▶ _TEXT BLOCK_
Source code for madmom.features

# encoding: utf-8
# pylint: disable=no-member
# pylint: disable=invalid-name
# pylint: disable=too-many-arguments
# pylint: disable=wrong-import-position
"""
This package includes high-level features. Your definition of "high" may
vary, but we define high-level features as the ones you want to evaluate (e.g.
onsets, beats, etc.). All lower-level features can be found the `madmom.audio`
package.

Notes
-----
All features should be implemented as classes which inherit from Processor
(or provide a XYZProcessor(Processor) variant). This way, multiple Processor
objects can be chained/combined to achieve the wanted functionality.


"""

from __future__ import absolute_import, division, print_function

import numpy as np

from madmom.processors import Processor


[docs]class Activations(np.ndarray):
    """
    The Activations class extends a numpy ndarray with a frame rate (fps)
    attribute.

    Parameters
    ----------
    data : str, file handle or numpy array
        Either file name/handle to read the data from or array.
    fps : float, optional
        Frames per second (must be set if `data` is given as an array).
    sep : str, optional
        Separator between activation values (if read from file).
    dtype : numpy dtype
        Data-type the activations are stored/saved/kept.

    Attributes
    ----------
    fps : float
        Frames per second.

    Notes
    -----
    If a filename or file handle is given, an undefined or empty separator
    means that the file should be treated as a numpy binary file.
    Only binary files can store the frame rate of the activations.
    Text files should not be used for anything else but manual inspection
    or I/O with other programs.

    """
    # pylint: disable=super-on-old-class
    # pylint: disable=super-init-not-called
    # pylint: disable=attribute-defined-outside-init

    def __init__(self, data, fps=None, sep=None, dtype=np.float32):
        # this method is for documentation purposes only
        pass

    def __new__(cls, data, fps=None, sep=None, dtype=np.float32):
        import io

        # check the type of the given data
        if isinstance(data, np.ndarray):
            # cast to Activations
            obj = np.asarray(data, dtype=dtype).view(cls)
            obj.fps = fps
        elif isinstance(data, (str, io.IOBase)):
            # read from file or file handle
            obj = cls.load(data, fps, sep)
        else:
            raise TypeError("wrong input data for Activations")
        # frame rate must be set
        if obj.fps is None:
            raise TypeError("frame rate for Activations must be set")

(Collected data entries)

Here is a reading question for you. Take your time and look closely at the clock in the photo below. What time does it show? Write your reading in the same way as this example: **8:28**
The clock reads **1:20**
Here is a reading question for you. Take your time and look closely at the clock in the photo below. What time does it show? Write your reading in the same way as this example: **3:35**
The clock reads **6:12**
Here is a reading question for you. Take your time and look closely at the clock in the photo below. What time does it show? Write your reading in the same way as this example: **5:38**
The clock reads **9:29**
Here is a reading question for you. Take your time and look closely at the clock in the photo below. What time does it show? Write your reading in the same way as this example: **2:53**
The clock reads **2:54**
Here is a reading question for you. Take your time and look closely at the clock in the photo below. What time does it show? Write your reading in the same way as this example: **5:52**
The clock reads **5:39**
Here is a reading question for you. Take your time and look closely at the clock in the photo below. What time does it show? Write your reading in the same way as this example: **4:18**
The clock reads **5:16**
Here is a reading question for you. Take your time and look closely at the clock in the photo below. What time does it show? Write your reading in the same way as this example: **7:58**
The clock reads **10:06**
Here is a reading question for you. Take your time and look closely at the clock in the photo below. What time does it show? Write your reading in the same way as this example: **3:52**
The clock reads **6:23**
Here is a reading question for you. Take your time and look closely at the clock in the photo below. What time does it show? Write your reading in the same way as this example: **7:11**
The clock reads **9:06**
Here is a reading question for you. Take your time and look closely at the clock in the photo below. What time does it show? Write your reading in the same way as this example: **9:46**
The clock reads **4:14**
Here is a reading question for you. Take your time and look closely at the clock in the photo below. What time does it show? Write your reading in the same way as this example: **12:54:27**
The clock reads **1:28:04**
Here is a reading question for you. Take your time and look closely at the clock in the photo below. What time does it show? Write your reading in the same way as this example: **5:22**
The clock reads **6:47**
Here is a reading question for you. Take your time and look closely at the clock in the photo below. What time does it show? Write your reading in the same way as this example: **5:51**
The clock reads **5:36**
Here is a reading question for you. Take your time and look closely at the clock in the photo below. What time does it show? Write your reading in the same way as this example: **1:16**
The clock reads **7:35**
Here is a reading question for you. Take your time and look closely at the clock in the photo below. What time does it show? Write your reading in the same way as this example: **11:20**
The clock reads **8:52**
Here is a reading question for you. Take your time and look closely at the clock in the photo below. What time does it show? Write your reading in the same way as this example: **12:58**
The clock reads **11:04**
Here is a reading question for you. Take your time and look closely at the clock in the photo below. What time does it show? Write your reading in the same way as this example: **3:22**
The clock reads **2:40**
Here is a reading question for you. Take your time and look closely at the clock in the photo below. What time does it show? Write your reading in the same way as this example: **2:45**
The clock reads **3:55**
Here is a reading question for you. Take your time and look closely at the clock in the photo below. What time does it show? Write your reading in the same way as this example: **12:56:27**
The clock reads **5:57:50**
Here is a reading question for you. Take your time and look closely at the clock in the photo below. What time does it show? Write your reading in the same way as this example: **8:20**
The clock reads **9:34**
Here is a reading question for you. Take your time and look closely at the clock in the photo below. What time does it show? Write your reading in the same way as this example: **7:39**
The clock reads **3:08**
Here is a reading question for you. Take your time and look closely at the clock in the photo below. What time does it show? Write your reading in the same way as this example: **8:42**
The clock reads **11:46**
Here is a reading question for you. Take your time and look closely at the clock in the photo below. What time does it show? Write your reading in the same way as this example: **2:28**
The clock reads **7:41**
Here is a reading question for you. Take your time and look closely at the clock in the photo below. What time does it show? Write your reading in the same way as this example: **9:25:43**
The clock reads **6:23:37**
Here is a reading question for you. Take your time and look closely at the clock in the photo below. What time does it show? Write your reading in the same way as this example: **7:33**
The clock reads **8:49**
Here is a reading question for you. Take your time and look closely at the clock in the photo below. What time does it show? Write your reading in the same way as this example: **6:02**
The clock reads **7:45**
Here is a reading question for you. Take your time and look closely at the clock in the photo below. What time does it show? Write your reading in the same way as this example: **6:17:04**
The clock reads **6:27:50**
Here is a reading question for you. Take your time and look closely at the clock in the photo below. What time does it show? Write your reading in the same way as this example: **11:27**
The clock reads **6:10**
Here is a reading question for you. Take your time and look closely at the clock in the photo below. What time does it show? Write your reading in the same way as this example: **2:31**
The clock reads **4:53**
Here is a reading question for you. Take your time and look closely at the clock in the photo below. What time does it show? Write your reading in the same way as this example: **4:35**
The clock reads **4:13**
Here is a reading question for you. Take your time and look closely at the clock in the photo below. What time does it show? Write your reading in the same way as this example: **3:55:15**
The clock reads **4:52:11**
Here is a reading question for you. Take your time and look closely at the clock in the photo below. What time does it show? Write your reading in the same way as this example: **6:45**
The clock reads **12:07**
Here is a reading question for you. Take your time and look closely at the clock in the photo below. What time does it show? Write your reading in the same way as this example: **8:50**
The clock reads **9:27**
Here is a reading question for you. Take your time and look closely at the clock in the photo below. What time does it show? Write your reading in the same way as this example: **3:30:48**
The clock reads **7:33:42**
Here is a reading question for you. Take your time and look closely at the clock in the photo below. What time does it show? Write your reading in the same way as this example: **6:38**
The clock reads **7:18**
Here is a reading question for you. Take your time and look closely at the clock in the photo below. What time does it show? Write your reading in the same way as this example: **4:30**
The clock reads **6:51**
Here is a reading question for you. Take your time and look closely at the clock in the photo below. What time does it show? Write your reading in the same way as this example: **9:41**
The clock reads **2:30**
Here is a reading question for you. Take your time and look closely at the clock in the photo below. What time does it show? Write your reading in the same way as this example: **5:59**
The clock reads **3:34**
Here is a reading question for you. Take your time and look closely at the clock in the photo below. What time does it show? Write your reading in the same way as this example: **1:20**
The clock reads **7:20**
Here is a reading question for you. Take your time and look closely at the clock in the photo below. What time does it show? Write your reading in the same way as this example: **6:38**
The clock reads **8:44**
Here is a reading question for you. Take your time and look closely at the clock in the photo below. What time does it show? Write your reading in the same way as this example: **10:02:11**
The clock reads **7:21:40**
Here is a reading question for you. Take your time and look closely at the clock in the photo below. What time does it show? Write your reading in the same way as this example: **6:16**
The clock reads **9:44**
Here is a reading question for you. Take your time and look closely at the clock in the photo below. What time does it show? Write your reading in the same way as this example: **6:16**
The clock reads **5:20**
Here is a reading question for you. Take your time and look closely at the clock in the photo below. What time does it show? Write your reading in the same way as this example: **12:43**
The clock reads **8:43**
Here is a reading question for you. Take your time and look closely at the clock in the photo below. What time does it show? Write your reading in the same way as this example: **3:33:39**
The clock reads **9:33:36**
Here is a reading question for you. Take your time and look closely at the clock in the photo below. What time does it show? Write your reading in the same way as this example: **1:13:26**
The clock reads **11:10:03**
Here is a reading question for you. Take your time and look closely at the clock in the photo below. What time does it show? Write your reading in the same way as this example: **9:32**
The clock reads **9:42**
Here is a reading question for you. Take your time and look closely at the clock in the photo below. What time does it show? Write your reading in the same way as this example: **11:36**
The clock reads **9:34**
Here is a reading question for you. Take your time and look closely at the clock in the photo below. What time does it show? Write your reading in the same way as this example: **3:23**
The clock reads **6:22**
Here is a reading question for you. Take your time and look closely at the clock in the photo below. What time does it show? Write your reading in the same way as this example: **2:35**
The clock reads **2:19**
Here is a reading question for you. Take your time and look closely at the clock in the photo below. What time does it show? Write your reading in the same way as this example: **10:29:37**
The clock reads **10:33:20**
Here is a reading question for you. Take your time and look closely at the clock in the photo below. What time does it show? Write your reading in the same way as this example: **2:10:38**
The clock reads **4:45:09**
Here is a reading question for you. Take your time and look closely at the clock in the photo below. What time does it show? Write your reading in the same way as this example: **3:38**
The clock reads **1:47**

▶ _THE TASK_
Pick up the madmom.features source code after its final line and continue writing it. The items above are separate material and have no connection to the madmom.features source code.

▶ _TASK RESPONSE_
        # return the object
        return obj

    def __array_finalize__(self, obj):
        if obj is None:
            return
        # set default values here
        self.fps = getattr(obj, 'fps', None)

    @classmethod
[docs]    def load(cls, infile, fps=None, sep=None):
        """
        Load the activations from a file.

        Parameters
        ----------
        infile : str or file handle
            Input file name or file handle.
        fps : float, optional
            Frames per second; if set, it overwrites the saved frame rate.
        sep : str, optional
            Separator between activation values.

        Returns
        -------
        :class:`Activations` instance
            :class:`Activations` instance.

        Notes
        -----
        An undefined or empty separator means that the file should be treated
        as a numpy binary file.
        Only binary files can store the frame rate of the activations.
        Text files should not be used for anything else but manual inspection
        or I/O with other programs.

        """
        # load the activations
        if sep in [None, '']:
            # numpy binary format
            data = np.load(infile)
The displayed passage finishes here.